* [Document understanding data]
■ ■ ■

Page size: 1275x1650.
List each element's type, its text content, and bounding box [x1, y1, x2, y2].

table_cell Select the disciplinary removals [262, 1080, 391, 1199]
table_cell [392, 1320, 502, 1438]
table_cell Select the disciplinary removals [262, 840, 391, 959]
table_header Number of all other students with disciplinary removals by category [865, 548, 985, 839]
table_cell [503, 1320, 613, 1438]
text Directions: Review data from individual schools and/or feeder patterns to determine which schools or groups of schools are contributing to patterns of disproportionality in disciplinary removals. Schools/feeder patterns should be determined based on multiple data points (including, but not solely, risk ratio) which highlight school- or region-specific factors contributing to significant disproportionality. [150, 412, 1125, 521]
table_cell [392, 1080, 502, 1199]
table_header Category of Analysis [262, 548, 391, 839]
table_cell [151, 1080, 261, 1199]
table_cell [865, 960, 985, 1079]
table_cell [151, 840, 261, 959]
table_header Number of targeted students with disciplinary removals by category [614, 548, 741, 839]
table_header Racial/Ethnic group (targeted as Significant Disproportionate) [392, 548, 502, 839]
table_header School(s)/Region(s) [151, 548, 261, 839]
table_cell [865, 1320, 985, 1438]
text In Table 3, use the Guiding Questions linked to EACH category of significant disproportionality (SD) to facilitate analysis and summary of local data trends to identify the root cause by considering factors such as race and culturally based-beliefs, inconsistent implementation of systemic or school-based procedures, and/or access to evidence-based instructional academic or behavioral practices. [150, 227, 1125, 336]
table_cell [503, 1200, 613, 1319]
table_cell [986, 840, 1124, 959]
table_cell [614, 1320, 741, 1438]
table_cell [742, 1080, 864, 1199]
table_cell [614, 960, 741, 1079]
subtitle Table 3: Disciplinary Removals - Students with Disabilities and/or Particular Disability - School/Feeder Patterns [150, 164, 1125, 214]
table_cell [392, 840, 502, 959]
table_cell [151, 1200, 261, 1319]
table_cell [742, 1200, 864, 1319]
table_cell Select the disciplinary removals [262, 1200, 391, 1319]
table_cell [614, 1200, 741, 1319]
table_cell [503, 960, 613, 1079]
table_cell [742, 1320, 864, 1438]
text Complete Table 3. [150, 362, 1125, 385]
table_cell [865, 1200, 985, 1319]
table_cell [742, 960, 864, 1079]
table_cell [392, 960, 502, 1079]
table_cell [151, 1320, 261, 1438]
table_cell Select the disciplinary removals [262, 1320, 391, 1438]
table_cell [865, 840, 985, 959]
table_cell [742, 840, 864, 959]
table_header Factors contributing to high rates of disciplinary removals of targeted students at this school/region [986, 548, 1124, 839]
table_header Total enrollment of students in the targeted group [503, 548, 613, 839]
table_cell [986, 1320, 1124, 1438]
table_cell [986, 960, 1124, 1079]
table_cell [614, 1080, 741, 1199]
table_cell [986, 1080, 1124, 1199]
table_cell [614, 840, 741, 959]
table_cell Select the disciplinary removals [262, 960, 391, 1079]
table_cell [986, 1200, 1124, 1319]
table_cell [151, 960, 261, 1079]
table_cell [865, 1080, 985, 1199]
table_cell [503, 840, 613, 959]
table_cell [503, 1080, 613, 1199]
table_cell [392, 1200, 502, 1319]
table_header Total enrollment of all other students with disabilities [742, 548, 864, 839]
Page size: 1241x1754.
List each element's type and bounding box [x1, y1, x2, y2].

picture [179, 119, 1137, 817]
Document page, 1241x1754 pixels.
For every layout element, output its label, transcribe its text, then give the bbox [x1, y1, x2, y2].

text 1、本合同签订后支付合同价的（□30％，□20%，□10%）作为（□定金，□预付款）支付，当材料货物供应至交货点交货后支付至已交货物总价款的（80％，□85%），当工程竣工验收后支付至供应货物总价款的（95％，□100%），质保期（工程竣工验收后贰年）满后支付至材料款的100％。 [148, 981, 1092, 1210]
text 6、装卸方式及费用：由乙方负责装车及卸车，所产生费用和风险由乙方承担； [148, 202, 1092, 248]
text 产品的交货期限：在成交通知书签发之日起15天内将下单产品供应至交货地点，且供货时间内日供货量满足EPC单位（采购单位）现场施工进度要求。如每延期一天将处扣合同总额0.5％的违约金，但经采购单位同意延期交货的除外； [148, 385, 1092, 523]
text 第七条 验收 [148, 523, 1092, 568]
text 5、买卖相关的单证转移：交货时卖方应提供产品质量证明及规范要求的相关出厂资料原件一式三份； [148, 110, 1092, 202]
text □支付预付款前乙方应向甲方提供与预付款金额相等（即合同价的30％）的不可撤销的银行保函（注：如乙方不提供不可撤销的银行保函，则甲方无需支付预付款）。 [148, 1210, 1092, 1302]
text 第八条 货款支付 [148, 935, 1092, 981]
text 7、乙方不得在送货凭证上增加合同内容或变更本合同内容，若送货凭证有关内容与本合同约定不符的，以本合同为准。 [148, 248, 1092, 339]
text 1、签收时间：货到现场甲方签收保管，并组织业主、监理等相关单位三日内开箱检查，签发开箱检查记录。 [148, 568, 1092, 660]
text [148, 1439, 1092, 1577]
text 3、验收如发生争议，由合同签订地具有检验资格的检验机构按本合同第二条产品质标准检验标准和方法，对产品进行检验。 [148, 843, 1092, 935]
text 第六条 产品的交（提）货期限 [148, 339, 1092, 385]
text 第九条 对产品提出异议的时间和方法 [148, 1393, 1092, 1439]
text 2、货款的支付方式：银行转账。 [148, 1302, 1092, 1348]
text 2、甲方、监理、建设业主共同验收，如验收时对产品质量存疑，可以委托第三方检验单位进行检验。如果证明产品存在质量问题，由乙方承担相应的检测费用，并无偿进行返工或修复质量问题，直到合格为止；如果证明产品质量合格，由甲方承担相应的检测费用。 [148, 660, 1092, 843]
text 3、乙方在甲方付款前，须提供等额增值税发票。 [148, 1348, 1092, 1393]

■ ■ ■

* [INSTRUCTIONS TO FOLLOW] Write out the entries above once more, without altering anything.

* [RESPONSE AREA]
Page size: 1275x1650.
List each element's type, its text content, and bounding box [x1, y1, x2, y2].

table_cell Select the disciplinary removals [262, 1080, 391, 1199]
table_cell [392, 1320, 502, 1438]
table_cell Select the disciplinary removals [262, 840, 391, 959]
table_header Number of all other students with disciplinary removals by category [865, 548, 985, 839]
table_cell [503, 1320, 613, 1438]
text Directions: Review data from individual schools and/or feeder patterns to determine which schools or groups of schools are contributing to patterns of disproportionality in disciplinary removals. Schools/feeder patterns should be determined based on multiple data points (including, but not solely, risk ratio) which highlight school- or region-specific factors contributing to significant disproportionality. [150, 412, 1125, 521]
table_cell [392, 1080, 502, 1199]
table_header Category of Analysis [262, 548, 391, 839]
table_cell [151, 1080, 261, 1199]
table_cell [865, 960, 985, 1079]
table_cell [151, 840, 261, 959]
table_header Number of targeted students with disciplinary removals by category [614, 548, 741, 839]
table_header Racial/Ethnic group (targeted as Significant Disproportionate) [392, 548, 502, 839]
table_header School(s)/Region(s) [151, 548, 261, 839]
table_cell [865, 1320, 985, 1438]
text In Table 3, use the Guiding Questions linked to EACH category of significant disproportionality (SD) to facilitate analysis and summary of local data trends to identify the root cause by considering factors such as race and culturally based-beliefs, inconsistent implementation of systemic or school-based procedures, and/or access to evidence-based instructional academic or behavioral practices. [150, 227, 1125, 336]
table_cell [503, 1200, 613, 1319]
table_cell [986, 840, 1124, 959]
table_cell [614, 1320, 741, 1438]
table_cell [742, 1080, 864, 1199]
table_cell [614, 960, 741, 1079]
subtitle Table 3: Disciplinary Removals - Students with Disabilities and/or Particular Disability - School/Feeder Patterns [150, 164, 1125, 214]
table_cell [392, 840, 502, 959]
table_cell [151, 1200, 261, 1319]
table_cell [742, 1200, 864, 1319]
table_cell Select the disciplinary removals [262, 1200, 391, 1319]
table_cell [614, 1200, 741, 1319]
table_cell [503, 960, 613, 1079]
table_cell [742, 1320, 864, 1438]
text Complete Table 3. [150, 362, 1125, 385]
table_cell [865, 1200, 985, 1319]
table_cell [742, 960, 864, 1079]
table_cell [392, 960, 502, 1079]
table_cell [151, 1320, 261, 1438]
table_cell Select the disciplinary removals [262, 1320, 391, 1438]
table_cell [865, 840, 985, 959]
table_cell [742, 840, 864, 959]
table_header Factors contributing to high rates of disciplinary removals of targeted students at this school/region [986, 548, 1124, 839]
table_header Total enrollment of students in the targeted group [503, 548, 613, 839]
table_cell [986, 1320, 1124, 1438]
table_cell [986, 960, 1124, 1079]
table_cell [614, 1080, 741, 1199]
table_cell [986, 1080, 1124, 1199]
table_cell [614, 840, 741, 959]
table_cell Select the disciplinary removals [262, 960, 391, 1079]
table_cell [986, 1200, 1124, 1319]
table_cell [151, 960, 261, 1079]
table_cell [865, 1080, 985, 1199]
table_cell [503, 840, 613, 959]
table_cell [503, 1080, 613, 1199]
table_cell [392, 1200, 502, 1319]
table_header Total enrollment of all other students with disabilities [742, 548, 864, 839]
Page size: 1241x1754.
List each element's type and bounding box [x1, y1, x2, y2].

picture [179, 119, 1137, 817]
Document page, 1241x1754 pixels.
For every layout element, output its label, transcribe its text, then give the bbox [x1, y1, x2, y2].

text 1、本合同签订后支付合同价的（□30％，□20%，□10%）作为（□定金，□预付款）支付，当材料货物供应至交货点交货后支付至已交货物总价款的（80％，□85%），当工程竣工验收后支付至供应货物总价款的（95％，□100%），质保期（工程竣工验收后贰年）满后支付至材料款的100％。 [148, 981, 1092, 1210]
text 6、装卸方式及费用：由乙方负责装车及卸车，所产生费用和风险由乙方承担； [148, 202, 1092, 248]
text 产品的交货期限：在成交通知书签发之日起15天内将下单产品供应至交货地点，且供货时间内日供货量满足EPC单位（采购单位）现场施工进度要求。如每延期一天将处扣合同总额0.5％的违约金，但经采购单位同意延期交货的除外； [148, 385, 1092, 523]
text 第七条 验收 [148, 523, 1092, 568]
text 5、买卖相关的单证转移：交货时卖方应提供产品质量证明及规范要求的相关出厂资料原件一式三份； [148, 110, 1092, 202]
text □支付预付款前乙方应向甲方提供与预付款金额相等（即合同价的30％）的不可撤销的银行保函（注：如乙方不提供不可撤销的银行保函，则甲方无需支付预付款）。 [148, 1210, 1092, 1302]
text 第八条 货款支付 [148, 935, 1092, 981]
text 7、乙方不得在送货凭证上增加合同内容或变更本合同内容，若送货凭证有关内容与本合同约定不符的，以本合同为准。 [148, 248, 1092, 339]
text 1、签收时间：货到现场甲方签收保管，并组织业主、监理等相关单位三日内开箱检查，签发开箱检查记录。 [148, 568, 1092, 660]
text [148, 1439, 1092, 1577]
text 3、验收如发生争议，由合同签订地具有检验资格的检验机构按本合同第二条产品质标准检验标准和方法，对产品进行检验。 [148, 843, 1092, 935]
text 第六条 产品的交（提）货期限 [148, 339, 1092, 385]
text 第九条 对产品提出异议的时间和方法 [148, 1393, 1092, 1439]
text 2、货款的支付方式：银行转账。 [148, 1302, 1092, 1348]
text 2、甲方、监理、建设业主共同验收，如验收时对产品质量存疑，可以委托第三方检验单位进行检验。如果证明产品存在质量问题，由乙方承担相应的检测费用，并无偿进行返工或修复质量问题，直到合格为止；如果证明产品质量合格，由甲方承担相应的检测费用。 [148, 660, 1092, 843]
text 3、乙方在甲方付款前，须提供等额增值税发票。 [148, 1348, 1092, 1393]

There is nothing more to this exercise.